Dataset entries
_____
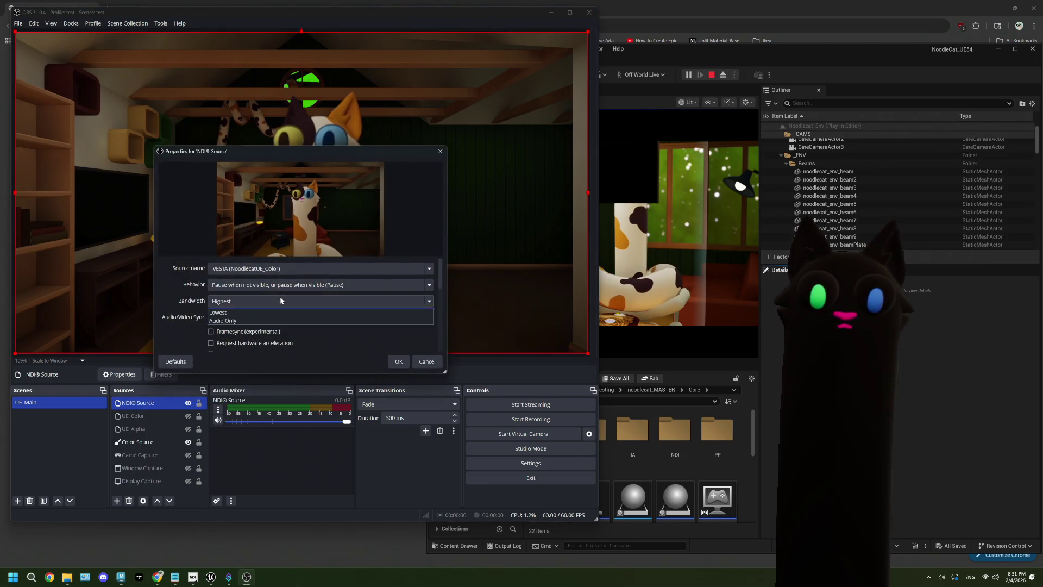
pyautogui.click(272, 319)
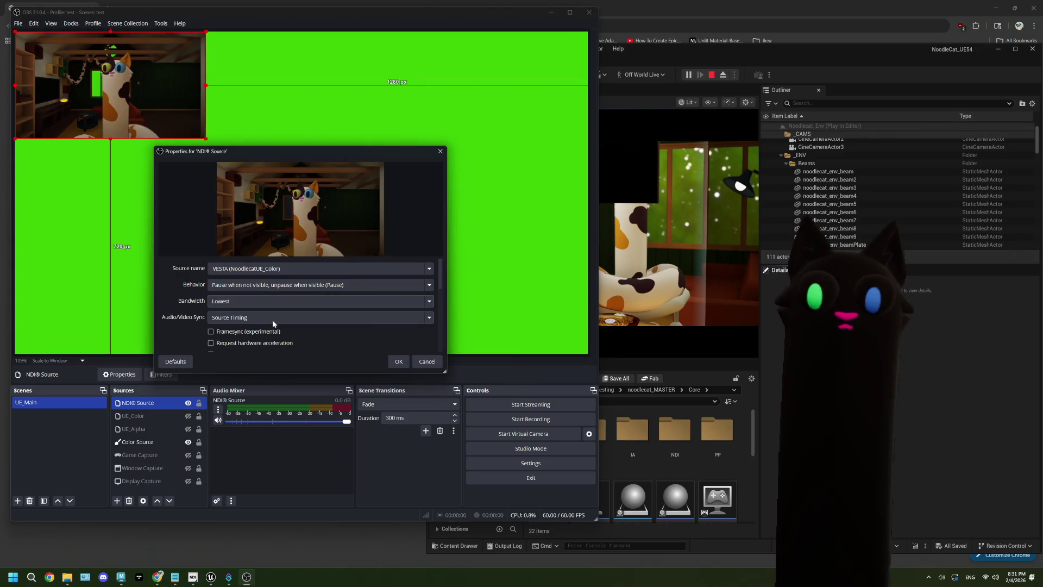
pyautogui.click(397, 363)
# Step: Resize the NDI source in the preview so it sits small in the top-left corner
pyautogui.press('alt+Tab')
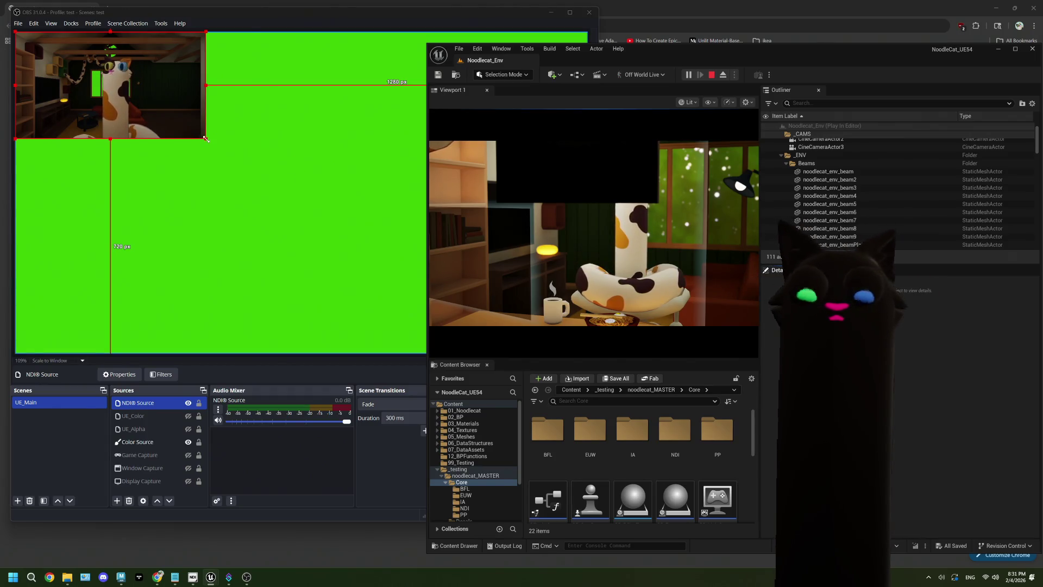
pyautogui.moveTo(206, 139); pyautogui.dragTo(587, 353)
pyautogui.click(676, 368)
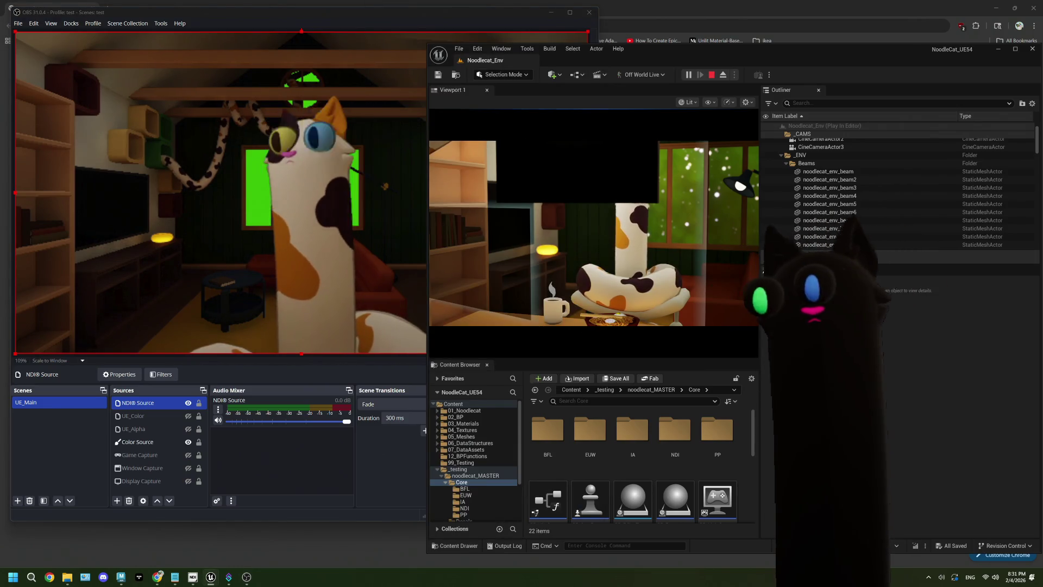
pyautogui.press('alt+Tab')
_____
What you need to do:
Each entry above has to be set down again verbatim, except for its pictures.

Response below:
pyautogui.click(272, 319)
pyautogui.click(397, 363)
# Step: Resize the NDI source in the preview so it sits small in the top-left corner
pyautogui.press('alt+Tab')
pyautogui.moveTo(206, 139); pyautogui.dragTo(587, 353)
pyautogui.click(676, 368)
pyautogui.press('alt+Tab')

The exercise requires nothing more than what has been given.